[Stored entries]
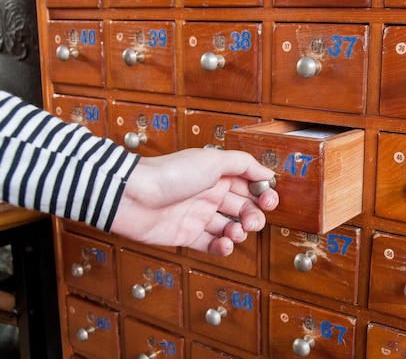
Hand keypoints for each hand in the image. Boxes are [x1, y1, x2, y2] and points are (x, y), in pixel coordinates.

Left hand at [110, 148, 278, 254]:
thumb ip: (244, 164)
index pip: (249, 185)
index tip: (268, 201)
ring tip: (235, 232)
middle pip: (243, 208)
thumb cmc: (171, 173)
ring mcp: (198, 216)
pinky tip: (224, 244)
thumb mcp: (213, 160)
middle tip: (251, 221)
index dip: (262, 194)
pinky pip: (212, 245)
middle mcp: (210, 194)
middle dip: (254, 216)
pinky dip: (223, 247)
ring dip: (240, 232)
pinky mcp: (187, 236)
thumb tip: (268, 173)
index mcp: (218, 175)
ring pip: (231, 228)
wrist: (133, 196)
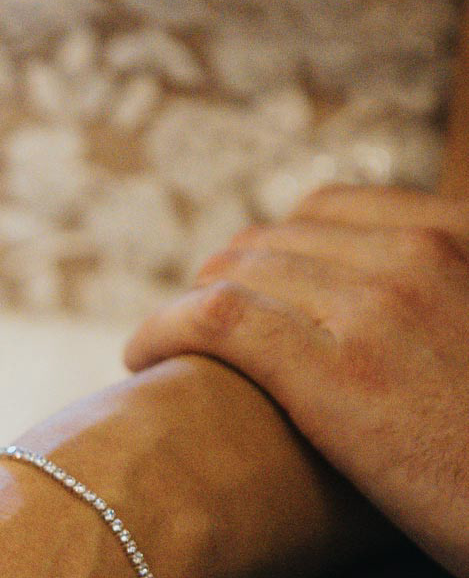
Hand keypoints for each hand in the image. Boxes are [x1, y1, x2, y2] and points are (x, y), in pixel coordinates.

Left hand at [125, 186, 468, 577]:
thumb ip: (439, 313)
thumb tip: (387, 340)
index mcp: (463, 238)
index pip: (332, 209)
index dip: (271, 249)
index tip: (243, 286)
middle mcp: (421, 254)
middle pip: (274, 240)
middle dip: (221, 278)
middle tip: (192, 327)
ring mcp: (377, 305)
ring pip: (237, 272)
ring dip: (186, 305)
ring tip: (160, 345)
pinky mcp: (334, 369)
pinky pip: (218, 319)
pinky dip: (166, 329)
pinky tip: (140, 356)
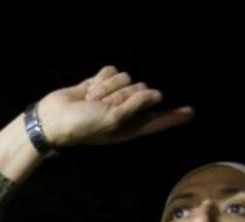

Assigned task
Return only the lines between the one holding "thumb ip: (439, 313)" and the one holding "pinky mcp: (334, 369)", inclusive, exactly as they appear above.

Answer to this exercise
thumb ip: (439, 313)
thumb tip: (387, 340)
index mcp: (463, 238)
index pip: (332, 209)
index dip: (271, 249)
index tip: (243, 286)
middle mcp: (421, 254)
middle pip: (274, 240)
middle dip: (221, 278)
middle tip: (192, 327)
ring mcp: (377, 305)
ring pip: (237, 272)
ring dip: (186, 305)
ring tip: (160, 345)
pinky mcp: (334, 369)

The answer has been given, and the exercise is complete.